L'isola era un importante polo minerario, grazie alla miniera di carbone contenuta in essa, tra il 1887 e il 1974. Nel 1959 è stata oggetto di una delle più alte densità abitative mai registrate, ben 3450 abitanti per chilometro quadrato.
Sull'isola era presente una scuola elementare e una superiore, una palestra, un cinema, un bar, un ristorante, diversi negozi e un ospedale. Anche un tempio buddista e uno shintoista.
La vita era tutt'altro che ospitale, gli appartamenti consistevano in celle anguste e soffocanti, l'isola non produceva altro che carbone, e i beni per la sopravvivenza venivano trasportati da navi cargo.
Nel periodo estivo, a causa dei tifoni, l'isola era isolata dal resto del mondo, nell'attesa di ricevere quei rifornimenti che avrebbero salvato la vita di non poche persone.


Nel 1941 venne estratta una quantità di carbone pari a 410.000 tonnellate, fu il periodo di massima attività della miniera. Per raggiungere questo traguardo, però, parecchi operai persero la vita.

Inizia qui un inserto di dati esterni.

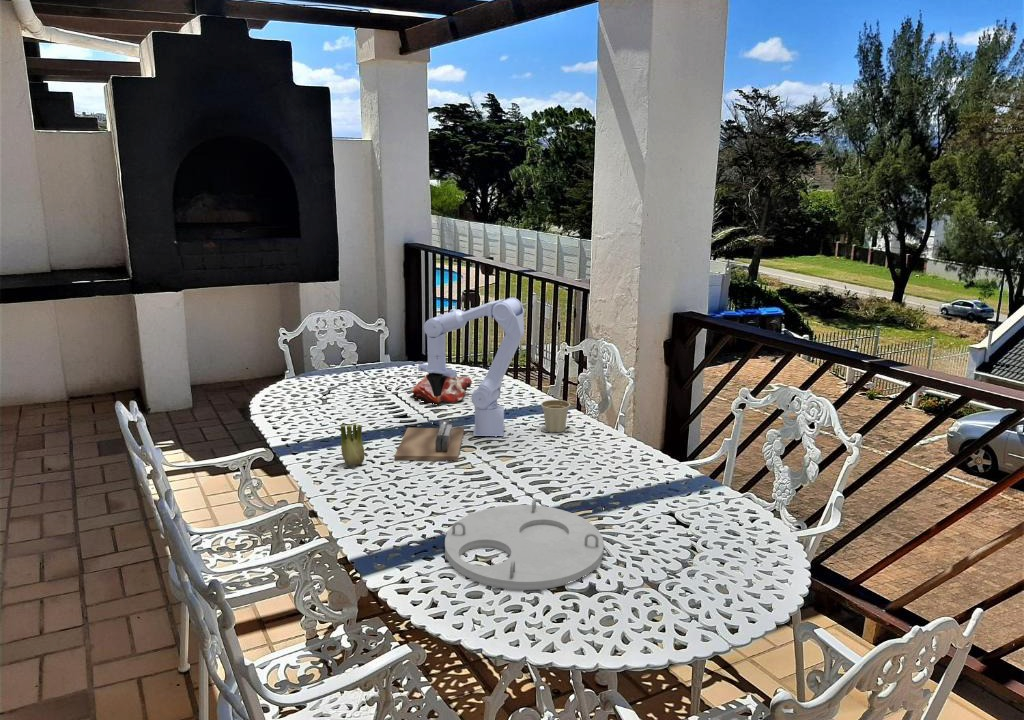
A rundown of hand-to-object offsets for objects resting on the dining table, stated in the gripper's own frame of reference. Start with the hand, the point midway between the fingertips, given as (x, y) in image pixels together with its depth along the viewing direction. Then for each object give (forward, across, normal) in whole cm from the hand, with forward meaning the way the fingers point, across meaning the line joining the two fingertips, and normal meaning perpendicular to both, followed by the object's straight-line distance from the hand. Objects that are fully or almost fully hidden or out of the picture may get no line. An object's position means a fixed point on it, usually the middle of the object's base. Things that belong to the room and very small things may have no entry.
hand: (437, 395), depth 235 cm
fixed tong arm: (+9, +15, -13) cm, 22 cm away
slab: (+11, +68, -49) cm, 85 cm away
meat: (+11, -20, +25) cm, 34 cm away
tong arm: (+9, +13, -13) cm, 20 cm away
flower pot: (+11, +32, +20) cm, 39 cm away
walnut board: (+10, +10, -15) cm, 21 cm away
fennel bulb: (+11, +2, -38) cm, 40 cm away
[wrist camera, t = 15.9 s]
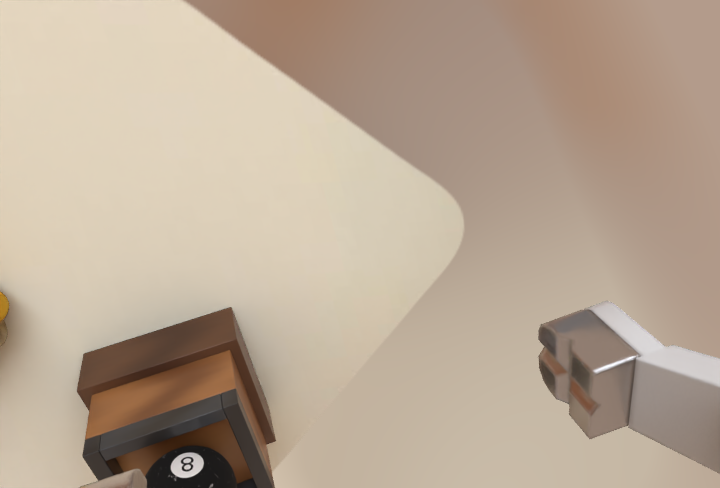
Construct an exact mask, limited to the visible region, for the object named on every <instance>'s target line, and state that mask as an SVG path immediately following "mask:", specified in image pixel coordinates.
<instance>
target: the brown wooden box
mask: <svg viewBox="0 0 720 488" xmlns="http://www.w3.org/2000/svg"><path fill="white" fill-rule="evenodd" d="M77 392H78V394H79V395H80V397H81V399H82V400H83V402H84V404H85V405H86V407H87V408H88V410H89V417H88V423H87V430H86V436H85V444H84V450H83V458H84V460H85V461H86V463H87V464H88V466H89V467H90V469H91V470H92V472H93V473H94V475H95V476H96V478H97V479H98V481H99V480H102V479H105V478H108V477H111V476H114V475H117V474H121V473H124V472H127V471H130V470H133V469H140V470H141V472H142V473H143V475H144V476H146V474H147V472H148V470H149V469H150V468H151V466H152V465H153V464H154V463H155V462H156V461H157V460H158V459H159V458H160V457H162V456H163V455H165V454H166V453H168V452H170V451H172V450H174V449H177V448H180V447H184V446H204V447H208V448H211V449H213V450H215V451H217V452H219V453H220V454H221V455H222V456H223V457H224V458H225V459H226V460H227V461H228V462H229V464H230V465H231V467H232V469H233V471H234V474H235V477H236V481H237V488H275V487H274V482H273V477H272V472H271V466H270V461H269V456H268V451H267V446H266V445H267V444H269V443H272V442H275V441H276V440H275V435H274V430H273V426H272V421H271V416H270V412H269V407H268V404H267V401H266V399H265V396H264V393H263V391H262V388H261V385H260V383H259V380H258V377H257V375H256V372H255V369H254V367H253V364H252V361H251V358H250V356H249V353H248V350H247V348H246V345H245V342H244V340H243V337H242V334H241V332H240V329H239V326H238V324H237V321H236V318H235V316H234V313H233V310H232V308H231V307H230V308H227V309H224V310H221V311H217V312H214V313H211V314H208V315H205V316H202V317H198V318H195V319H192V320H189V321H186V322H183V323H180V324H176V325H173V326H170V327H167V328H164V329H161V330H157V331H154V332H151V333H148V334H145V335H142V336H139V337H135V338H132V339H129V340H126V341H123V342H120V343H117V344H113V345H110V346H107V347H104V348H101V349H98V350H94V351H91V352H88V353H85V354H84V355H83V361H82V366H81V371H80V377H79V382H78V387H77Z"/></svg>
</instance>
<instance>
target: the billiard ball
mask: <svg viewBox="0 0 720 488" xmlns="http://www.w3.org/2000/svg"><path fill="white" fill-rule="evenodd" d="M145 478H146V479H147V488H237V481H236V477H235V474H234V471H233V469H232V467H231V465H230V464H229V462H228V461H227V460H226V459H225V458H224V457H223V456H222V455H221V454H220V453H219V452H217V451H215V450H213V449H211V448H208V447H204V446H184V447H180V448H177V449H174V450H172V451H170V452H168V453H166V454H165V455H163V456H162V457H160V458H159V459H158V460H157V461H156V462H155V463H154V464H153V465H152V466H151V468H150V469H149V470H148V472H147V474H146V476H145Z"/></svg>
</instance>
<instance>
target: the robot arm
mask: <svg viewBox="0 0 720 488" xmlns="http://www.w3.org/2000/svg"><path fill="white" fill-rule="evenodd" d="M538 338H539V341H540V342H541V343H542V344H543V345H544V346H545V347H544V348H543V350H542V351H541V353H540V355H539V368H540V371H541V374H542V377H543V380H544V382H545V384H546V386H547V387H548V389H549V390H550V392H551V393H552V394H553V396H554V397H555V398H556V399H558V400H560V401H563V402H565V403H568V404H569V407H570V408H569V415H570V416H571V417H572V419H573V420H574V421H575V422H576V423H577V425H578V426H579V427H580V428H581V429H582V431H583V432H584V433H585V434H586V435H587V436H588V438H589V439H592V438H594V437H597V436H600V435H603V434H605V433H608V432H611V431H614V430H617V429H619V428H622V427H625V426H628V425H629V428H630V429H632V430H634V431H636V432H638V433H640V434H642V435H644V436H646V437H648V438H650V439H652V440H654V441H656V442H658V443H660V444H662V445H664V446H666V447H668V448H670V449H672V450H674V451H676V452H678V453H680V454H682V455H684V456H686V457H688V458H690V459H692V460H694V461H696V462H698V463H700V464H702V465H704V466H706V467H708V468H710V469H712V470H714V471H716V472H717V473H720V359H719V358H716V357H712V356H709V355H705V354H702V353H699V352H695V351H691V350H688V349H685V348H681V347H678V346H674V345H671V346H668V347H665V346H664V345H663V344H662V343H661V342H659V341H658V340H657V339H656V338H655V337H653V336H652V335H651V334H650V333H649V332H647V331H646V330H645V329H644V328H642V327H641V326H640V325H639V324H638V323H636V322H635V321H634V320H633V319H632V318H630V317H629V316H628V315H627V314H626V313H624V312H623V311H622V310H621V309H620V308H618V307H617V306H616V305H615V304H614V303H612V302H609V301H604V302H602V303H599V304H596V305H593V306H591V307H588V308H585V309H584V310H580V311H577V312H574V313H571V314H569V315H566V316H563V317H560V318H558V319H555V320H552V321H550V322H547V323H544V324H541V326H540V328H539V336H538ZM80 488H147V479H146V478H145V476H144V475H143V473H142V472H141V470H140V469H133V470H130V471H127V472H124V473H121V474H117V475H114V476H111V477H108V478H105V479H102V480H99V481H96V482H93V483H90V484H87V485H84V486H81V487H80Z"/></svg>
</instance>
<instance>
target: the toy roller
mask: <svg viewBox="0 0 720 488" xmlns="http://www.w3.org/2000/svg"><path fill="white" fill-rule="evenodd" d="M8 310H9V301H8V299H7V298H6V296H5V295H4V294H3V293H2V292H1V291H0V347H1V346H2V345H3V343H4V342H5V340H6V338H7V328H6V325H5V322H4V320H3V319H4V318H5V317H6V315H7V313H8Z"/></svg>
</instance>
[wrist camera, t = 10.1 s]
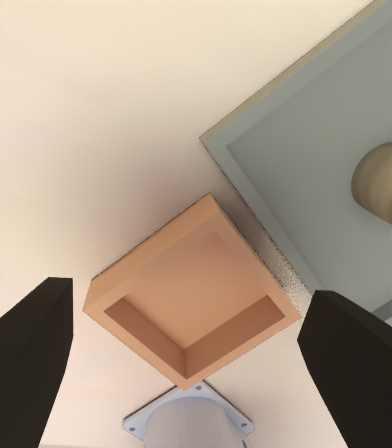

Motivo per il quale vennero utilizzati prigionieri cinesi e i coreani, mentre i giapponesi combattevano la guerra al fronte. Delle morti registrate su Gunkanjima, inaspettatamente, buona parte avvennero per fame e scarse condizioni igieniche. Nel 1983 venne intervistato un coreano, Suh Jung-woo, che fu costretto a lavorare sull'isola:
"Nonostante il lavoro massacrante, i nostri pasti consistevano semplicemente per l'80% di fagioli e 20% di riso bollito con qualche sardina. Quasi ogni giorno soffrivo di diarrea, e la mia forza gradualmente se ne andò. Ho provato a riposarmi, ma le guardie arrivavano e mi costringevano a lavorare, non so quante volte ho pensato di buttarmi a mare ed annegare.
Quaranta o cinquanta dei miei compagni coreani si sono suicidati o sono annegati tentando di raggiungere Takahama. Io non so nuotare, ma fui fortunato. Dopo cinque mesi fui trasferito alla fabbrica della Mitsubishi di Saiwai-machi, a Nagasaki, e potei lasciare l'isola. Se fossi rimasto, non sarei vivo ora. C'erano già 200 coreani sull'isola quando arrivai, per cui in totale siamo stati 500 o 600. Eravamo tutti pigiati assieme in due edifici, uno con 5 camere per piano e l'altro con sei. Mi piange il cuore a pensare agli altri coreani. Oggi le persone chiamano l'isola Battleship Island, ma per noi era Prison Island, senza possibilità di fuga."



Dopo la seconda metà del '900, quando il petrolio sostituì il carbone come fonte di energia, l'isola venne gradualmente abbandonata, fino alla situazione in cui è ora, ferma al 1974.
Gli edifici sono prossimi al crollo, ed è proprio questo aspetto decadente e, come suggerisce qualche turista, "post-apocalittico" ad attirare i curiosi e i turisti.
L'isola, però, rimase invisibile agli occhi del mondo fino al 2005, quando a un gruppo di giornalisti fu concesso di visitarla per la prima volta. Da questa data al 2009, comunque, l'isola era considerata off-limits, con una punizione di carcere per un mese ai trasgressori di questo divieto. Solo ai pescatori era permesso di avvicinarsi e di sbarcare, a patto che rimanessero sul muro perimetrale.
Tuttavia, oggi è possibile visitarla tranquillamente, anche se le dure condizioni meteo impongono un periodo di apertura di soli 160 giorni all'anno.